"İnsanlar ve gölgeleri… Aynı ömür gibi, kimi uzun kimi kısa…"
Dilsizin Ağıdı, ağlayanın çok gülenin az olduğu bir dünyadan haber veriyor. Öyle bir dünya ki varla yok arasında mekik dokumakta. İnce, uzun parmaklı kadınlar gibi kırılgan, ağlamaklı ve sahipsiz. Gökyüzü, lacivert bulutlarından dökülen damlalarıyla yere inerken hüzün kaplar hassas kalpleri.

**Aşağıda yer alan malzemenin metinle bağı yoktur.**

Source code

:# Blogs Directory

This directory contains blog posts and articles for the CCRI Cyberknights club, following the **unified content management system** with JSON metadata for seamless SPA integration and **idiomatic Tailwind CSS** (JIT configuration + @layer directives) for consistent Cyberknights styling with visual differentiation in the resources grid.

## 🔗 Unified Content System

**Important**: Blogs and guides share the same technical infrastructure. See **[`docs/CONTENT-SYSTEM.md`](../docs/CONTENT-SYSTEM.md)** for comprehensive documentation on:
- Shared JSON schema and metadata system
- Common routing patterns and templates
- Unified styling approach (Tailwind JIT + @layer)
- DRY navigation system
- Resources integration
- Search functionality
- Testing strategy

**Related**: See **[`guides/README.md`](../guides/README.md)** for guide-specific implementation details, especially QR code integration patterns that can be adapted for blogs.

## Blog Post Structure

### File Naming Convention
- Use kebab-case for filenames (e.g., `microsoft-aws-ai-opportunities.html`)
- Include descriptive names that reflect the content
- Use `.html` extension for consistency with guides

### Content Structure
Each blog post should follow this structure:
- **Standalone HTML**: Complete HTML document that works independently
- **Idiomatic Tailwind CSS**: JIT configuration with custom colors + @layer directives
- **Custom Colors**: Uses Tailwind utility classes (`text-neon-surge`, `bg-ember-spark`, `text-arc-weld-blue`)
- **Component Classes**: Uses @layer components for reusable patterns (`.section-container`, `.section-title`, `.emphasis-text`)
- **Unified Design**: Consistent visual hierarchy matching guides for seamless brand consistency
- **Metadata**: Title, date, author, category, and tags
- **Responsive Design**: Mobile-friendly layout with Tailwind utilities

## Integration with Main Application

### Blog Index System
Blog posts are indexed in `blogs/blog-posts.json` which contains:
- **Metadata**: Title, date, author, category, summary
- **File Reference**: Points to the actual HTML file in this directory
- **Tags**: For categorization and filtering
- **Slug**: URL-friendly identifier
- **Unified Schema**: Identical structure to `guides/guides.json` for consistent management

Buğusuna sayısız incecik harf yazılmış camlar, sabah rüzgârından ürperen bir çiy tanesi, taraçalarımızdaki birbirine âşık kumrular, sessiz ve sakin yürüyen eski zaman dervişânı, sırlarında varlıklarını duyumsadığımız aynalar… Her biri raks eder karşımızda tek tek.
Öyküler vardır bizi, bize anlatır. Yorgun adımlarla gelip geçer kahramanları gözlerimizin önünden. Kalmak ve göçmek arasında kararsız, çekip giden mevsimler gibi değişken ve asla geri gelmeyecek geçmiş zaman kadar umarsız. Üstelik sevilen herkes birer çekingen uçurum… Bakıldığında bizi kendine çağıran… Bu yüzden Dilsizin Ağıdı bu kadar içli!